I got to tell ya, I thought you said CAT hair....peta would love that one....lol


----------



## Bent Rod (Apr 14, 2006)

Top two icelandic sheep hair, middle craft fur, bottom two flash blend
Thanks go out to cadman and others for their powdercoating tips also !!


----------



## Got One (May 26, 2006)

They look great Bill!! Especially the bottom one


----------



## davycrockett (Apr 9, 2005)

Get all of mine from Jann's. Only color they dont stock is red, which I get from BPS.


----------



## roger23 (Mar 7, 2007)

Deer tails from Janns


----------



## cadman (Jan 25, 2009)

Bent Rod said:


> Top two icelandic sheep hair, middle craft fur, bottom two flash blend
> Thanks go out to cadman and others for their powdercoating tips also !!

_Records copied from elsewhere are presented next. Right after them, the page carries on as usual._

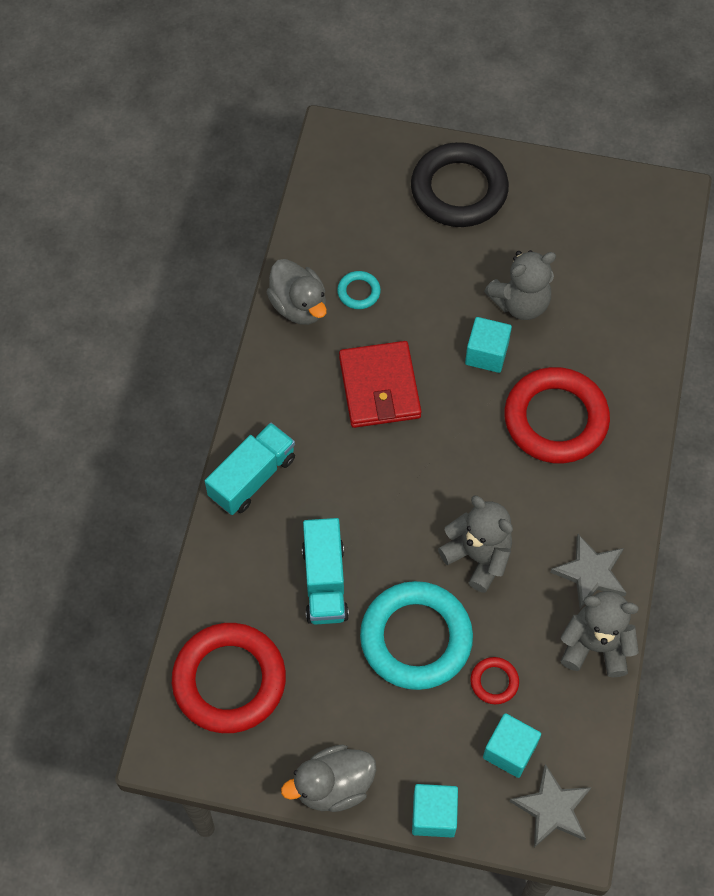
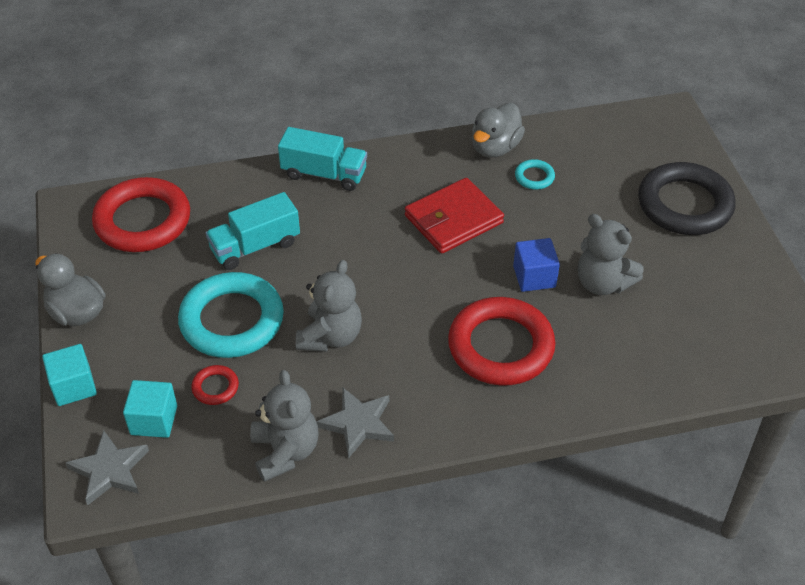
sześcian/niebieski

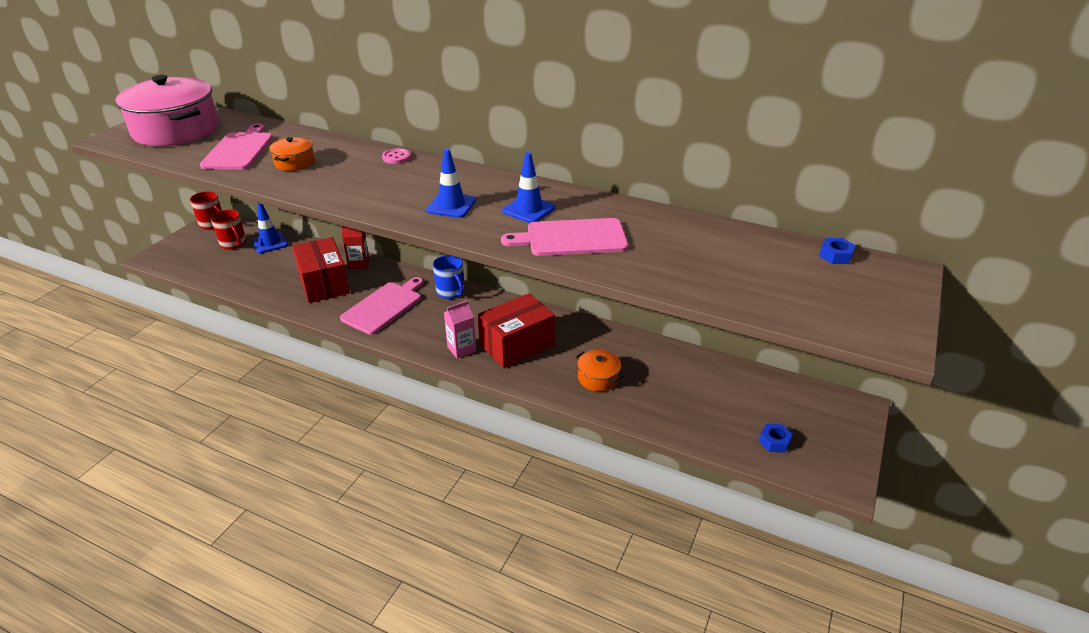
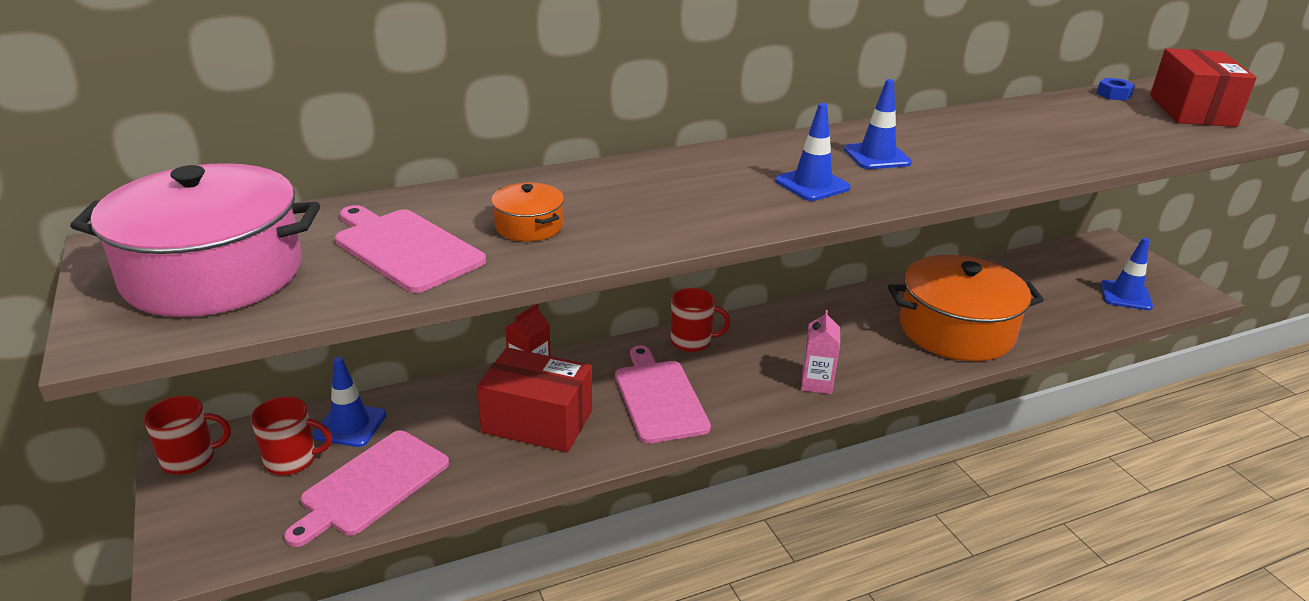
deska do krojenia/różowy (1st from left)
kubek/czerwony (3rd from left)
garnek/pomarańczowy (2nd from left)
pachołek/niebieski (4th from left)
pudełko/czerwony (2nd from left)
guzik/różowy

Wow, when I saw the pics was I impressed. That's what I like to see in a powder paint job. Two or more colors flowing into each other. If you carefully look at the multi colors, it's about how the two colors blend into each other. What this means is that all the paint, the yellow and the orange or the yellow and the green are both heated to the point where they are smooth, glossy and are one, no dry paint separation. I don't remember helping you but you get two thumbs up from me for the paint job. Also your ties on your hair and color match are excellent. Job well done, now go catch some fish.


----------



## Headboat Hunter (Apr 18, 2010)

Nice Work!


----------



## Bent Rod (Apr 14, 2006)

Thanks guys. I've just been trying different types of material after not being happy with some of the craft fur i got. I picked up how to do the two color work from cadmans 'how to powder paint like rembrandt' post from about a year ago. Yeah Steve the "got one" pattern is a fish killer, like its namesake


----------